Lucy Crockford, though assuring Dido that she knew everything about dear Pen, that they were like sisters and would not for the world keep secrets from one another, could only say that Penelope had been at Mrs Nolan’s school since she was five years old; that she had been raised to the status of parlour boarder several years ago; and that she was certainly the natural daughter of somebody. Although Lucy, being such an extraordinarily sensitive and generous woman, had never found the circumstances of birth a barrier to friendship. She was much too tender-hearted to blame the child for the faults of the parents …
‘Yes, yes, of course,’ said Dido. ‘But how did you become acquainted with Miss Lambe? Have you known her long?’
‘Oh! No, I would not say I have known her long. But I have often observed that time alone does not determine intimacy. It is rather a matter of disposition, you know. And Pen and I are so remarkably well suited that I believe we were intimate within seven days. And she is so very happy to be with us you know, and I am sure …’
‘But, in point of fact, when did you meet her?’
‘About six weeks ago – when Harriet and I were last in Bath. Captain Laurence introduced us.’
‘Did he indeed?’ said Dido with great interest. And, as she spoke, she was able to glance across the room at the gentleman in question, for the conversation was taking place in the drawing room of Madderstone Abbey, where a large party was collected for the evening.
Just now, the captain was standing with his back to a roaring fire telling a story which involved a great deal of energy and expression, ‘alarms’, ‘overwhelming odds’, and ‘French privateers’. Margaret, Silas and Harriet sat before him listening attentively and Lucy was wanting to join them.
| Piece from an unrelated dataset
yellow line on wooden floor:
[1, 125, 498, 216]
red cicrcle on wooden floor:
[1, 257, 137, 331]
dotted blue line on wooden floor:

She began to rise from her seat, but Dido placed a delaying hand upon her arm. She could not allow the opportunity for conversation to pass. Soon the whist table at which Mr and Mrs Harman-Foote, Francis and Mr Lomax were all engaged, would be breaking up – the company dispersing …
‘And how did Captain Laurence become acquainted with Miss Lambe?’ she asked.
‘I do not know,’ said Lucy carelessly, ‘I have never asked.’
Dido sighed. Sometimes she found the lack of curiosity in others very hard to forgive.
‘But,’ continued Lucy in a thrilled whisper, ‘he was quite determined that we should become friends, you know. For he said that he esteemed us all so much he must have us love one another!’